I'll be the first to admit, I'm no regular theater-goer. I may have seen, on average, one play/musical on stage per year over the past 10 years. It's not because I don't enjoy it, because I usually do. I just rarely find myself thinking that a particular play is a "must see."

This year, my parents are hosting an exchange student. She was in the local high school's big spring production of CATS. The high school typically puts together some good productions, and the kids are usually very talented. This year's kids were no exception, they could sing and dance like pros.

However, I was a bit surprised by the show itself. All I knew going in is that it had run on Broadway for 15+ years. I had never seen it, nobody had ever told me the storyline. After seeing it, I now know why nobody told me the storyline. There is no storyline. I'm no artist, but shouldn't plays/musicals have plots? Dialog? Character development? I did some additional reading on it, and learned that the play itself is an adaptation of a bunch of individual poems. Basically, the common theme is that the poems all have to do with cats. THAT is what ties it all together. That's it.
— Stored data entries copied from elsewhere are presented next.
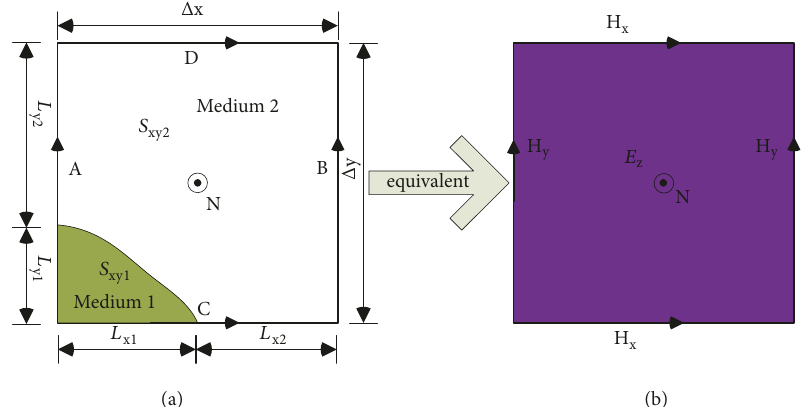
Figure 4: Schematic view for the equivalence of the medium parameters for a conformal grid point. (a) An actual subdivision grid. (b) A conformal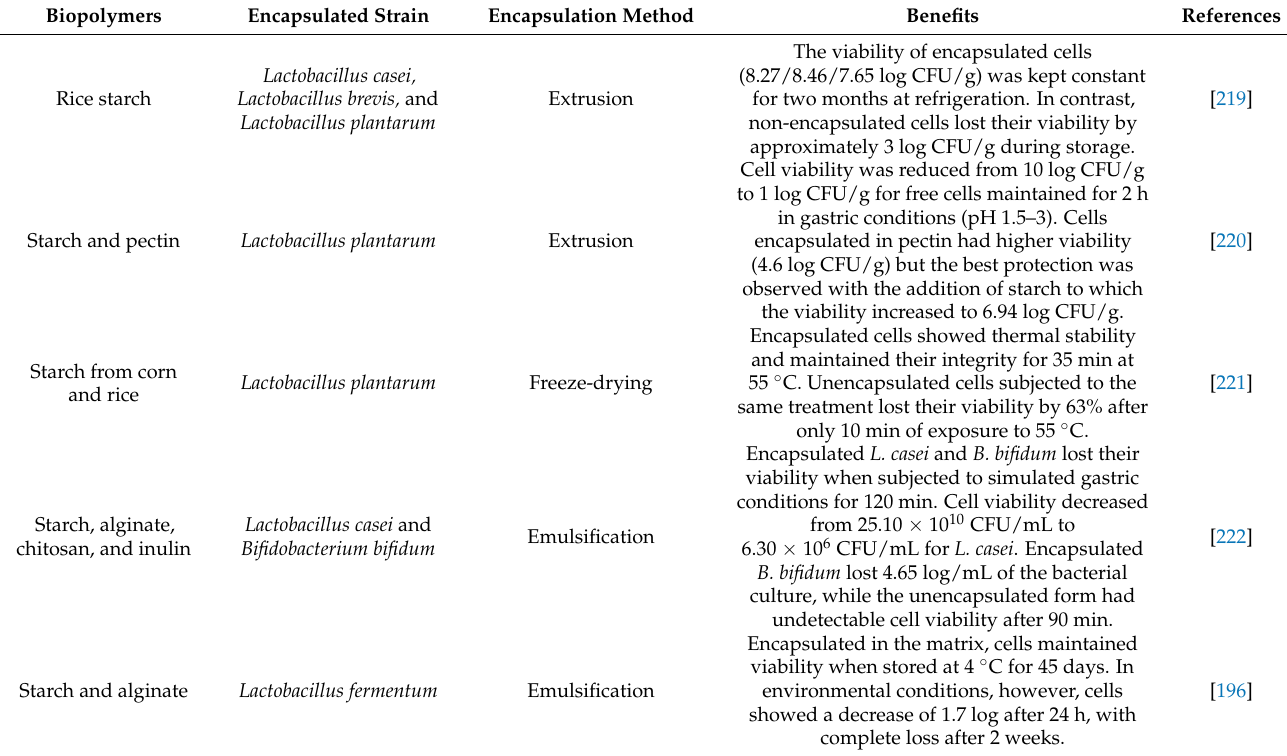
Table 7. Starch as an encapsulation material for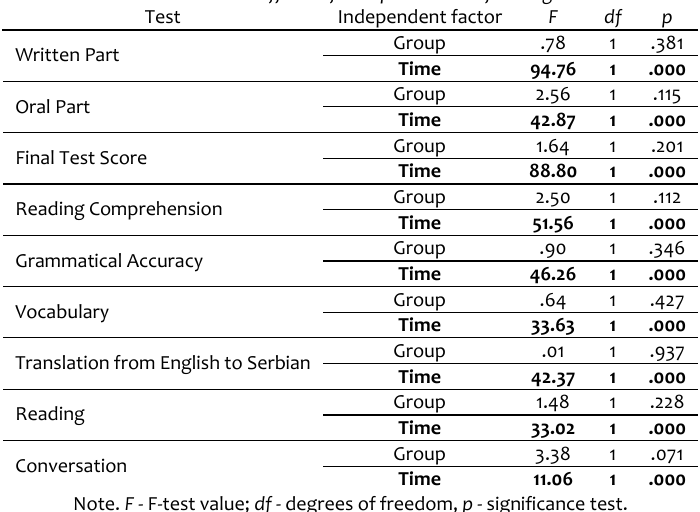
Table 2. Main effects of Group and Time of testing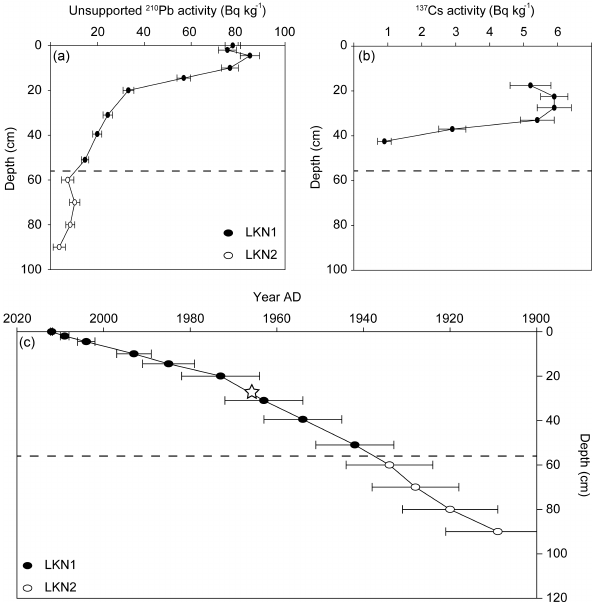
Figure 2. Unsupported 210 Pb activities (Bqkg − 1 sed) versus depth (a) , 137 Cs activities (Bqkg − 1 sed) versus depth (b) and the age depth model based on unsupported 210 Pb values using the CIC (constant initial concentration) model (c) . The star in (c) refers to the depth of the 137 Cs peak activity. LKN1 and LKN2 refer to the two different cores sampled (see methods) and the horizontal dashed line demarcates the transition from core LKN1 to LKN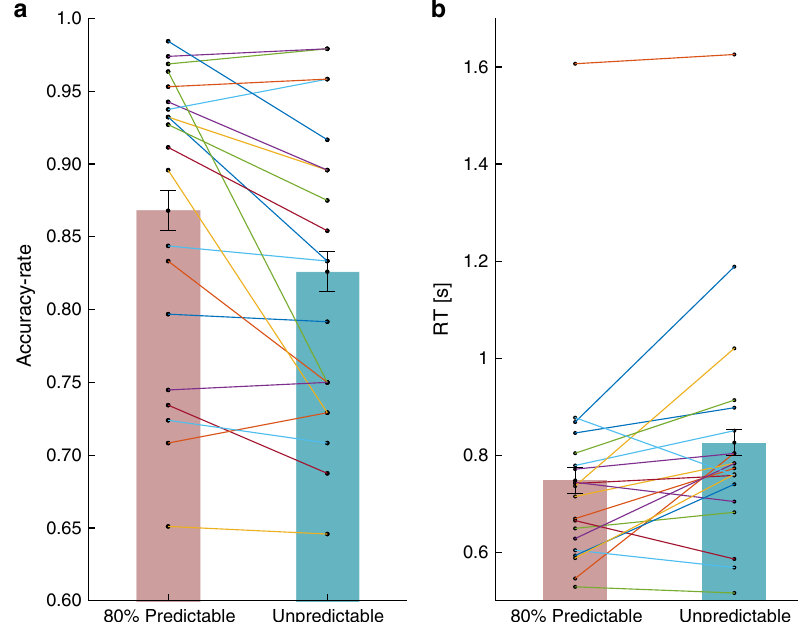
Fig. 7 Experiment 2: Accuracy-rates and reaction times (RTs) in the 1 second foreperiod. a Accuracy-rates in predictable (pink bars) and unpredictable (turquoise bars) conditions. N = 20 participants. b Reaction times in predictable (pink bars) and unpredictable (turquoise bars) conditions. Error bars denote ±1 standard error of the mean, corrected for within-subjects variability 60 . The colored connecting lines represents individual participants. N = 20 participants. Source data are provided as a Source Data fi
Needless to say, I left the theater feeling a bit dissatisfied. The worst part about it is that 5 days later, I still can't get it out of my head. I can't stop thinking about how this horrible horrible play lasted so long on Broadway and elsewhere. I can't stop trying to estimate the amount of dollars generated by it. I WANT to stop, but I can't. Oh, and there are three songs from it that are stuck in my head also. This is pretty common with show tunes, but usually, I don't hate the show that the songs are attached to, so it's worse this time. The wife feels the same way. In her words, "I feel like I've been scarred. I can never get my pre-CATS life back."

Maybe that's how it lasted so long. It's like an infection, a virus. (Not a good kind of virus, like The Indie Virus that I've recently contracted.) This is the bad kind. I'd put CATS somewhere between syphilis and herpes. There's no cure, so it's worse than syphilis. But you're always very aware that you're infected by it, so it's not as bad as the commercials say herpes is.

So if you like your plays to have plots, skip this one. If you're all artsy and like free-flowing incongruously written shows that have no storylines, lots of nonsense songs, and some made up words, stop hugging that tree and go see CATS.